The property StreamsConfig.STATE_DIR_CONFIG allows one to configure the location of the state store.

$ $HOME/java/KafkaStreams/Common

$ mvn clean install

The following is the modified Java based STATEFUL Kafka Streams application that consumes and processes events from the Kafka topic coffee-flavors:

Listing.4

/*
* Name:   Coffee Flavors (Stateful)
* Author: Bhaskar S
* Date:   11/23/2021
* Blog:   https://www.polarsparc.com
*/

package com.polarsparc.kstreams;

import org.apache.kafka.common.serialization.Serde;
import org.apache.kafka.common.serialization.Serdes;
import org.apache.kafka.streams.*;
import org.apache.kafka.streams.kstream.Consumed;
import org.apache.kafka.streams.kstream.KStream;
import org.apache.kafka.streams.kstream.KTable;
import org.slf4j.Logger;
import org.slf4j.LoggerFactory;

import java.util.Arrays;
import java.util.Set;

public class CoffeeFlavorsStateful {
    private static final String COFFEE_FLAVORS = "coffee-flavors";

    // Arguments: [1 or 2] [0 or 1024]
    public static void main(String[] args) {
        int numThreads = 1;
        if (args.length == 1 || args.length == 2) {
            if (args[0].equals("2")) {
                numThreads = 2;
            }
        }

        long totalMemSize = 0L;
        if (args.length == 2) {
            if (args[1].equals("1024")) {
                totalMemSize = 1024L;
            }
        }

        Logger log = LoggerFactory.getLogger(CoffeeFlavorsStateful.class.getName());

        Set<String> flavorSet = Set.copyOf(Arrays.asList("caramel", "hazelnut", "mocha", "peppermint"));

        log.info(String.format("---> Num of stream threads: %d", numThreads));
        log.info(String.format("---> Total size of record cache: %d", totalMemSize));

        StreamsConfig config;
        if (totalMemSize == 0L) {
            config = new StreamsConfig(KafkaConsumerConfig.kafkaConfigurationTwo(
                    "coffee-flavor-2", numThreads));
        } else {
            config = new StreamsConfig(KafkaConsumerConfig.kafkaConfigurationThree(
                    "coffee-flavor-2", numThreads, totalMemSize));
        }

        StreamsBuilder builder = new StreamsBuilder();

        Serde<String> stringSerde = Serdes.String();

        KStream<String, String> stream = builder.stream(COFFEE_FLAVORS, Consumed.with(stringSerde, stringSerde));

        KTable<String, Long> table = stream
                .peek((user, flavor) -> log.info(String.format("---> [Start] User: %s, Flavor: %s", user, flavor)))
== == ==
## [Tasks to carry out]
(1) Answer these from the Kafka Streams excerpt, one per line:
(a) Which property sets where the state store is located?
(b) From which Kafka topic does the application consume events?
(c) What second argument makes totalMemSize equal to 1024?
(2) List every flavor placed in flavorSet in the Kafka Streams excerpt.

## [Dataset excerpts]
== == ==
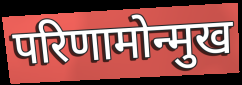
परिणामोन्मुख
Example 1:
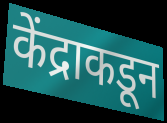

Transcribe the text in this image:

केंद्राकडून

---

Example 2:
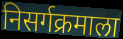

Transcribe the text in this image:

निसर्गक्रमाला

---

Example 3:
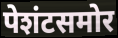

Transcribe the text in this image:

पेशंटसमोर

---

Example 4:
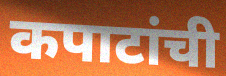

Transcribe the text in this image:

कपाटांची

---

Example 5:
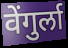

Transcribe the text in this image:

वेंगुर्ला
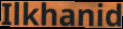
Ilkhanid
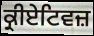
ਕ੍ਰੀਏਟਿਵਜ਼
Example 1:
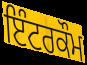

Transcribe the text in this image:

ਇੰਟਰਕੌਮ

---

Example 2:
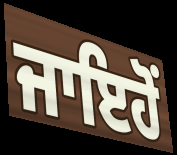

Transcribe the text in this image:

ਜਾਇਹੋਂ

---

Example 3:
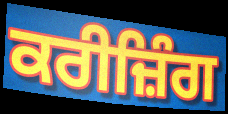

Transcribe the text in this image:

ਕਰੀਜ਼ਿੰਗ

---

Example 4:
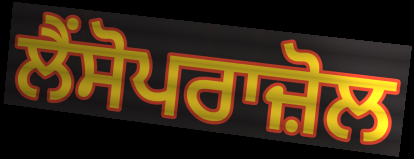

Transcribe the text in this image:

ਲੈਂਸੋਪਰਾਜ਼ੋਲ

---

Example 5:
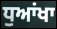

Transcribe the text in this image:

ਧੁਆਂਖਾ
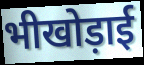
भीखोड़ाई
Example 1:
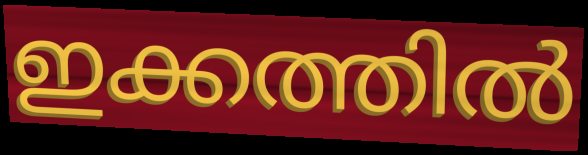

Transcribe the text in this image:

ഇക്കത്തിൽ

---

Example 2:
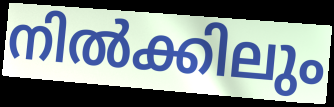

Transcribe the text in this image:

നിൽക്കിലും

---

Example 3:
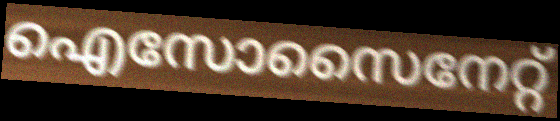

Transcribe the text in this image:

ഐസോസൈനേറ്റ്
== == ==
## [Complete answers]
(1)
(a) StreamsConfig.STATE_DIR_CONFIG
(b) coffee-flavors
(c) "1024"

(2) caramel, hazelnut, mocha, peppermint